This calendar of saints is drawn from several denominations, sects, and traditions. Although it will no longer be updated daily, the index on the right will guide visitors to a saint celebrated on any day they choose. Additional saints will be added as they present themselves to Major.

Sunday, June 30, 2013

June 30 -- Feast of Saint Martial of Limoges

This is Saint Martial's day, and thus it should be Saint Martial's story.  Unfortunately, no reliable record of his story exists.  We know that he was the first bishop of Limoges, an area he evangelized after receiving his commission from Pope Fabian during the very dangerous reign of Emperor Decius.

This is also the story of a monk named Ademar de Charbannes, and of another monk named Benedict of Chiusa.   And of a couple of modern historians named Louis Saltet and Richard Landes.  Mostly, it is the story of revisionist history.



Brother Ademar, an eleventh century monk in the monastery of Saint-Martial, was not content with the incomplete record of his abbey's patron.  Moreover, what was known about Martial was a little modest, given the saints to whom other monasteries were dedicated.  As the author of a three-volume history of France, Ademar was in position to kick it all up a notch, so to speak.  If you're familiar with the Dr.

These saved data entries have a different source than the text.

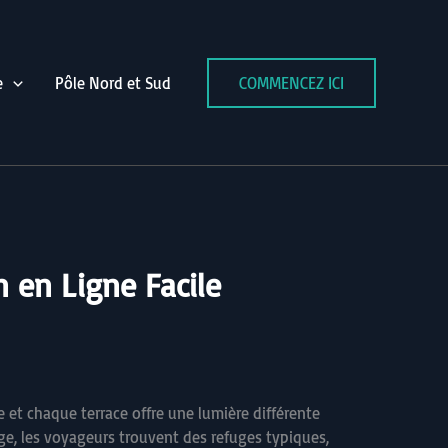
e
Pôle Nord et Sud
COMMENCEZ ICI
n en Ligne Facile
e et chaque terrace offre une lumière différente
ge, les voyageurs trouvent des refuges typiques,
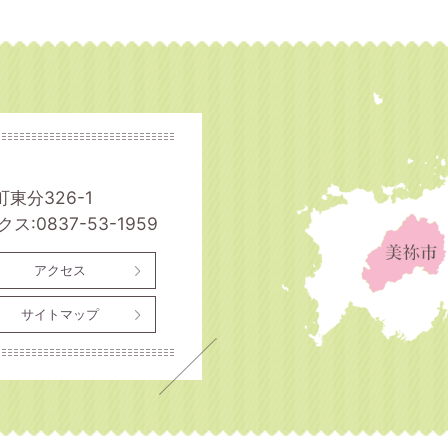
町東分326-1
ス:0837-53-1959
アクセス
サイトマップ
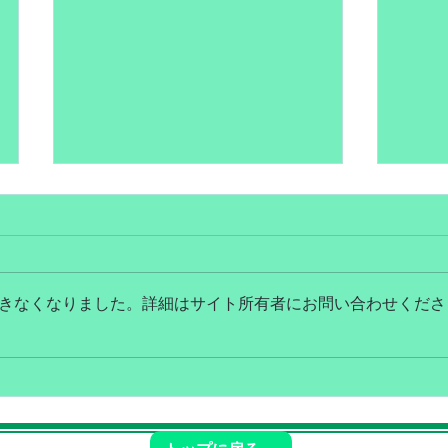
きなくなりました。詳細はサイト所有者にお問い合わせくださ
７月営業日のお知らせ
６月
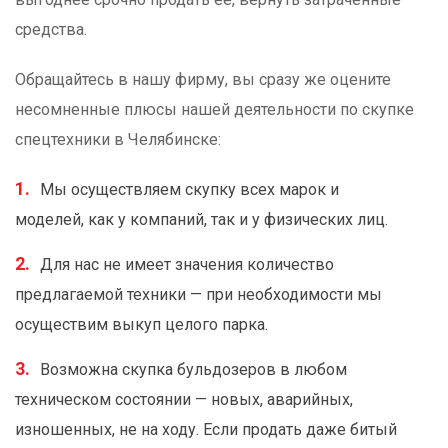
средства.
Обращайтесь в нашу фирму, вы сразу же оцените
несомненные плюсы нашей деятельности по скупке
спецтехники в Челябинске:
Мы осуществляем скупку всех марок и
моделей, как у компаний, так и у физических лиц.
Для нас не имеет значения количество
предлагаемой техники — при необходимости мы
осуществим выкуп целого парка.
Возможна скупка бульдозеров в любом
техническом состоянии — новых, аварийных,
изношенных, не на ходу. Если продать даже битый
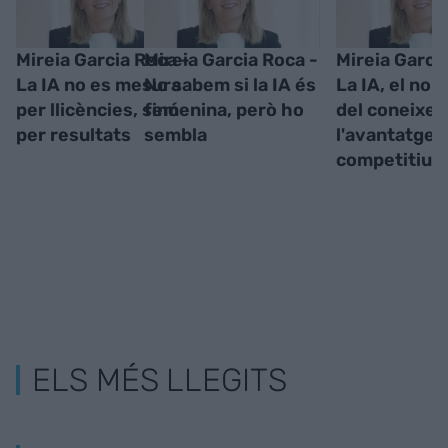
Mireia Garcia Roca -
Mireia Garcia Roca -
Mireia Garci
La IA no es mesura
No sabem si la IA és
La IA, el nou
per llicències, sinó
femenina, però ho
del coneixem
per resultats
sembla
l'avantatge
competitiu
ELS MÉS LLEGITS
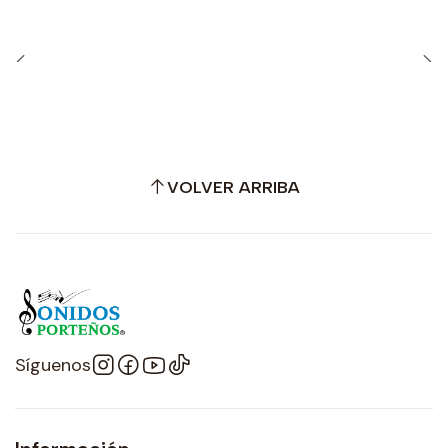
VOLVER ARRIBA
Síguenos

Seuss book, And To Think That I Saw It on Mulberry Street, you have some sense of the Ademar Effect.


So Ademar got to work, writing both a biography and a Mass for Saint Martial, the cousin of Saint Peter and defender of consecrated virgins against the lust of villainous dukes.  But a wandering monk, a scholastic named Benedict of Chiusa, questioned the authenticity of Ademar's account of Martial, Apostolic Mass and all.  Actually, questioned might be too gentle a word.  Challenged?  How about denied?    So when even the liturgy was questioned, Ademar went all in and invented an  ecclesiastical council that debated and confirmed the apostolicity (I didn't make that word up) of Saint Martial.  He even wrote up a papal letter, acknowledging the Council's conclusion.

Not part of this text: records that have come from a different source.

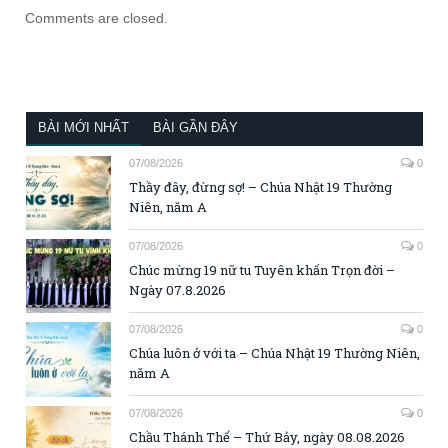
Comments are closed.
BÀI MỚI NHẤT
BÀI GẦN ĐÂY
07/08/2026
0
Thầy đây, đừng sợ! – Chúa Nhật 19 Thường
Niên, năm A
07/08/2026
0
Chúc mừng 19 nữ tu Tuyên khấn Trọn đời –
Ngày 07.8.2026
07/08/2026
0
Chúa luôn ở với ta – Chúa Nhật 19 Thường Niên,
năm A
07/08/2026
0
Chầu Thánh Thể – Thứ Bảy, ngày 08.08.2026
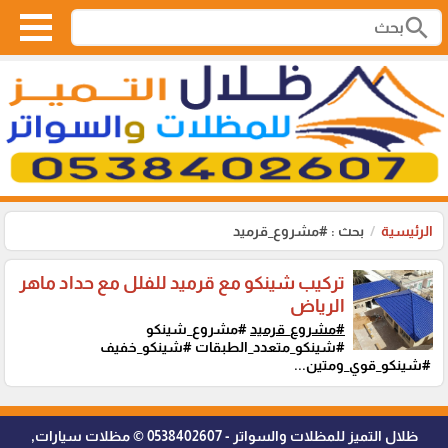
search
الرئيسية
بحث : #مشروع_قرميد
تركيب شينكو مع قرميد للفلل مع حداد ماهر
الرياض
#مشروع_قرميد
#مشروع_شينكو
#شينكو_متعدد_الطبقات #شينكو_خفيف
#شينكو_قوي_ومتين...
ظلال التميز للمظلات والسواتر - 0538402607 © مظلات سيارات,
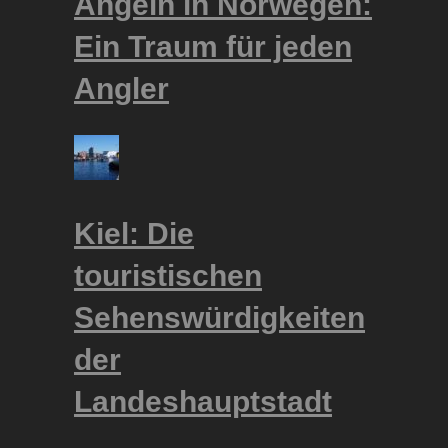
Angeln in Norwegen:
Ein Traum für jeden
Angler
Kiel: Die
touristischen
Sehenswürdigkeiten
der
Landeshauptstadt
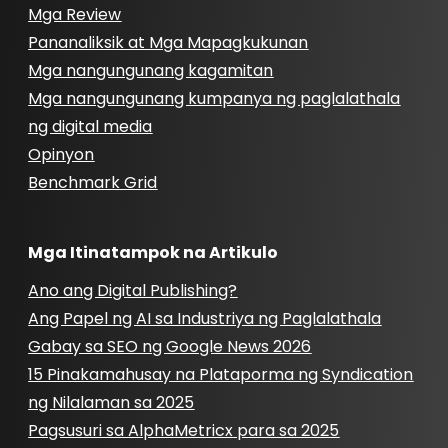
Mga Review
Pananaliksik at Mga Mapagkukunan
Mga nangungunang kagamitan
Mga nangungunang kumpanya ng paglalathala
ng digital media
Opinyon
Benchmark Grid
Mga Itinatampok na Artikulo
Ano ang Digital Publishing?
Ang Papel ng AI sa Industriya ng Paglalathala
Gabay sa SEO ng Google News 2026
15 Pinakamahusay na Plataporma ng Syndication
ng Nilalaman sa 2025
Pagsusuri sa AlphaMetricx para sa 2025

Ademar got away with it until the 1920s, and really even beyond.  An ecclesiastical historian named Louis Saltet documented the forgery, but the Church doesn't rush to overturn its apostles, even minor apostles.  Saltet's work was largely ignored until the 1990s, when another historian named Richard Landes documented the entire saga.

In the end of the Seuss book, young Marco confirms his father's low opinion by relating none of the fantastic things he dreamed up on his way home.  Saint Martial, apostle to the people of Limoges (Limousines?), probably would have been content with that.